Negotiation of Javanese culture in the tradition of respecting guests in Serat Jatiswara

negotiation suluk Javanese identity harmonization Jatiswara

Authors

April 20, 2026
March 31, 2026

This study examines the process of negotiation of Javanese culture in receiving guests based on dynamics of relationship between Javanese figures and non-Javanese figures (Campa) in Serat Jatiswara. Serat Jatiswara is an eighteenth-century suluk work that explores Islamic teachings in the form of a Macapat song. This manuscript represents the life of the Javanese rural people and their traditional mindset. Javanese characters in the text exhibit a responsive and adaptive attitude towards the presence of Jatiswara, who is treated as a great guest. This study focused on ideological negotiations through the pattern of relationship between Jatiswara and Javanese figures. This is text analysis research by using Gramsci negotiation theory to elaborate dynamics of relationship between Javanese figures and non-Javanese figures.

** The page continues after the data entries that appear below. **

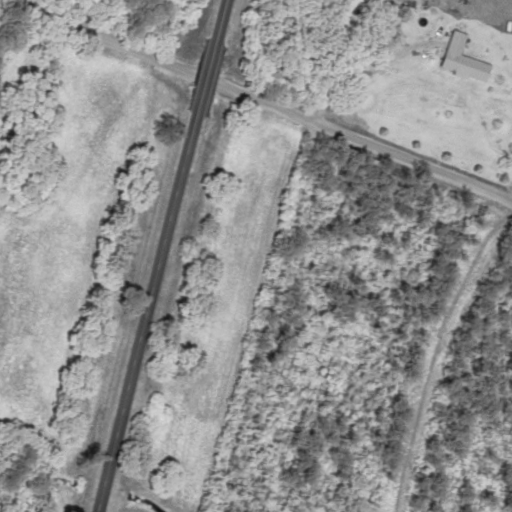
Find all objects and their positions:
road: (213, 20)
building: (459, 60)
road: (197, 76)
road: (278, 100)
road: (138, 312)
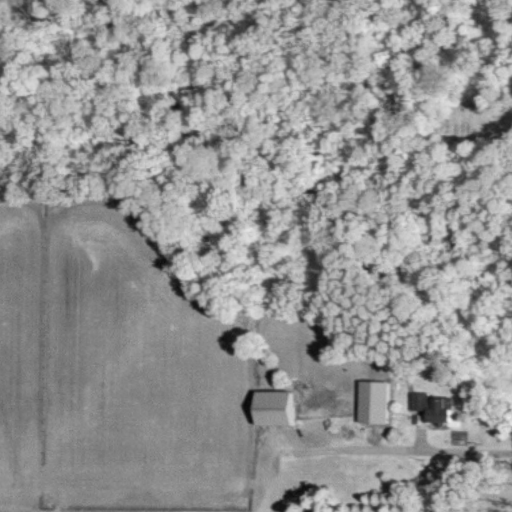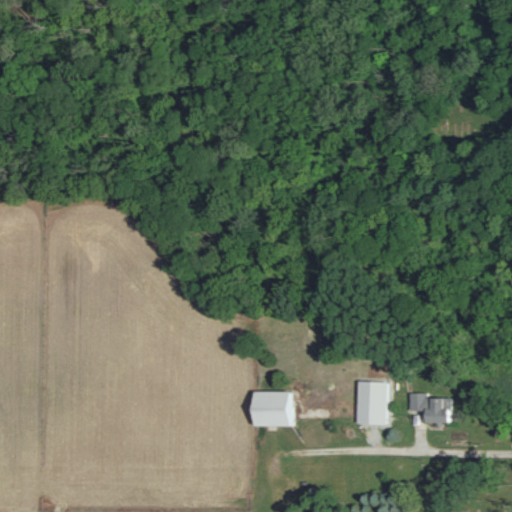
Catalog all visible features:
building: (428, 406)
building: (270, 407)
road: (402, 450)
road: (270, 478)
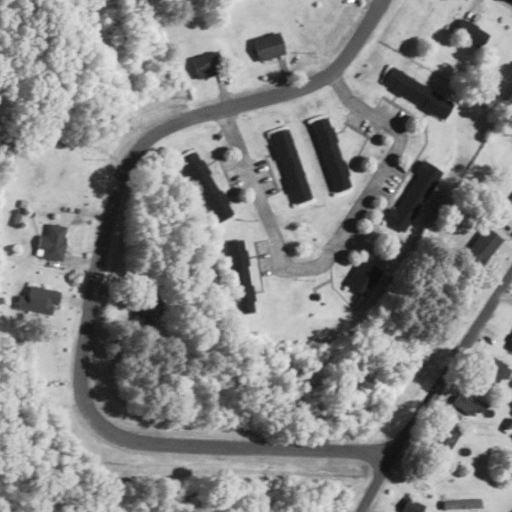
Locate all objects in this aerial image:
building: (470, 33)
building: (268, 46)
building: (206, 64)
building: (416, 93)
building: (329, 154)
building: (289, 166)
building: (205, 187)
building: (412, 196)
building: (506, 214)
building: (52, 241)
building: (481, 246)
building: (238, 276)
building: (361, 277)
road: (94, 283)
building: (37, 300)
building: (148, 314)
building: (508, 340)
building: (491, 371)
road: (431, 389)
building: (468, 404)
building: (441, 441)
building: (408, 506)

The results showed that Jatiswara, a traveler from Campa who sought out his younger brother and spread Islam, was positioned superior to the Javanese figures he visited. The main findings include: (1) the representation of respect for guests, (2) the domination-subordination relationship through the glorification of Jatiswara, and (3) the accommodating attitude of the Javanese people. These findings confirm that Serat Jatiswara reflects the Javanese cultural ideology, namely harmonization, through the strategy of character representation and social relations as a negotiation of Javanese identity.